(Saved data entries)
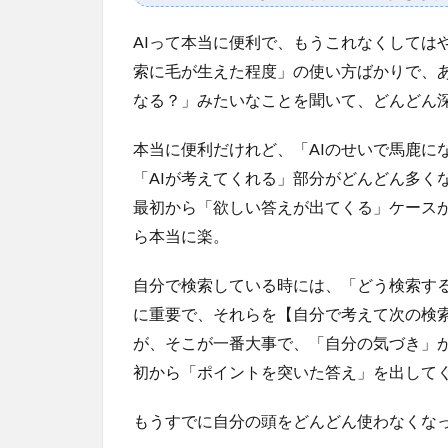
AIって本当に便利で、もうこれなくしては
索に毛が生えた程度」の使い方ばかりで、
なる？」みたいなことを聞いて、どんどん
本当に便利だけれど、「AIのせいで馬鹿に
「AIが考えてくれる」部分がどんどん多く
最初から「欲しい答えが出てくる」ケース
ら本当に楽。
自分で検索している時には、「どう検索す
に重要で、それらを【自分で考えて次の検
が、そこが一番大事で、「自分の気づき」が
初から「ポイントを突いた答え」を出して
もうすでに自分の頭をどんどん使わなくな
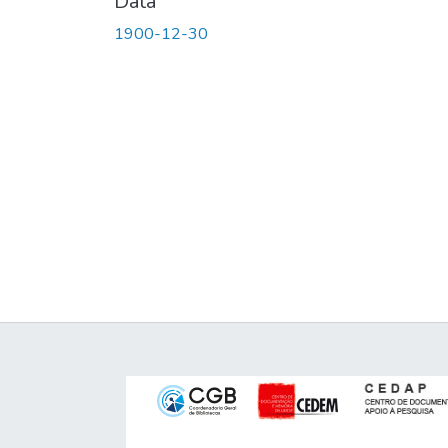
Data
1900-12-30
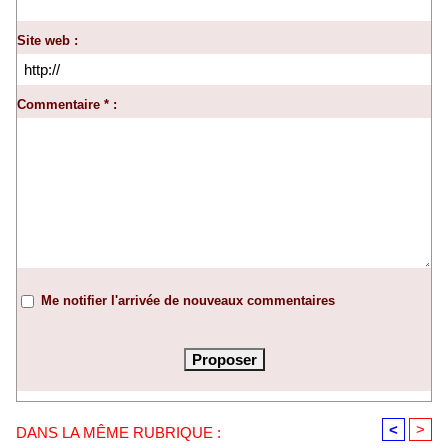
Site web :
Commentaire * :
Me notifier l'arrivée de nouveaux commentaires
<
>
DANS LA MÊME RUBRIQUE :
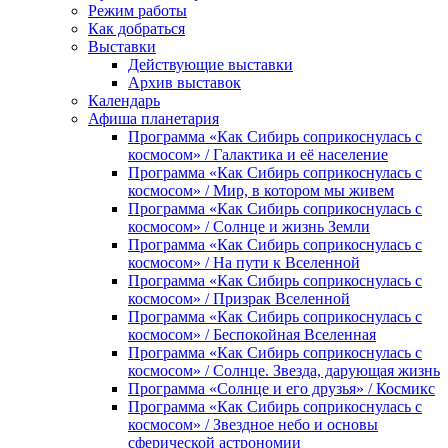
Режим работы
Как добраться
Выставки
Действующие выставки
Архив выставок
Календарь
Афиша планетария
Программа «Как Сибирь соприкоснулась с
космосом» / Галактика и её население
Программа «Как Сибирь соприкоснулась с
космосом» / Мир, в котором мы живем
Программа «Как Сибирь соприкоснулась с
космосом» / Солнце и жизнь Земли
Программа «Как Сибирь соприкоснулась с
космосом» / На пути к Вселенной
Программа «Как Сибирь соприкоснулась с
космосом» / Призрак Вселенной
Программа «Как Сибирь соприкоснулась с
космосом» / Беспокойная Вселенная
Программа «Как Сибирь соприкоснулась с
космосом» / Солнце. Звезда, дарующая жизнь
Программа «Солнце и его друзья» / Космикс
Программа «Как Сибирь соприкоснулась с
космосом» / Звездное небо и основы
сферической астрономии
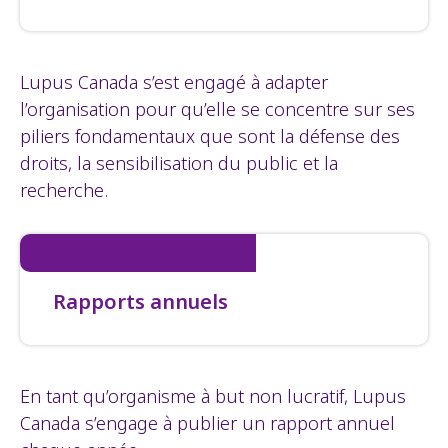
Lupus Canada s’est engagé à adapter
l’organisation pour qu’elle se concentre sur ses
piliers fondamentaux que sont la défense des
droits, la sensibilisation du public et la
recherche.
Rapports annuels
En tant qu’organisme à but non lucratif, Lupus
Canada s’engage à publier un rapport annuel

**TASK GOAL**
Reproduce every text line from all the records above, character for character, and omit the pictures.

**TASK RESPONSE**
AIって本当に便利で、もうこれなくしては
索に毛が生えた程度」の使い方ばかりで、
なる？」みたいなことを聞いて、どんどん
本当に便利だけれど、「AIのせいで馬鹿に
「AIが考えてくれる」部分がどんどん多く
最初から「欲しい答えが出てくる」ケース
ら本当に楽。
自分で検索している時には、「どう検索す
に重要で、それらを【自分で考えて次の検
が、そこが一番大事で、「自分の気づき」が
初から「ポイントを突いた答え」を出して
もうすでに自分の頭をどんどん使わなくな
Data
1900-12-30
Site web :
Commentaire * :
Me notifier l'arrivée de nouveaux commentaires
<
>
DANS LA MÊME RUBRIQUE :
Режим работы
Как добраться
Выставки
Действующие выставки
Архив выставок
Календарь
Афиша планетария
Программа «Как Сибирь соприкоснулась с
космосом» / Галактика и её население
Программа «Как Сибирь соприкоснулась с
космосом» / Мир, в котором мы живем
Программа «Как Сибирь соприкоснулась с
космосом» / Солнце и жизнь Земли
Программа «Как Сибирь соприкоснулась с
космосом» / На пути к Вселенной
Программа «Как Сибирь соприкоснулась с
космосом» / Призрак Вселенной
Программа «Как Сибирь соприкоснулась с
космосом» / Беспокойная Вселенная
Программа «Как Сибирь соприкоснулась с
космосом» / Солнце. Звезда, дарующая жизнь
Программа «Солнце и его друзья» / Космикс
Программа «Как Сибирь соприкоснулась с
космосом» / Звездное небо и основы
сферической астрономии
Lupus Canada s’est engagé à adapter
l’organisation pour qu’elle se concentre sur ses
piliers fondamentaux que sont la défense des
droits, la sensibilisation du public et la
recherche.
Rapports annuels
En tant qu’organisme à but non lucratif, Lupus
Canada s’engage à publier un rapport annuel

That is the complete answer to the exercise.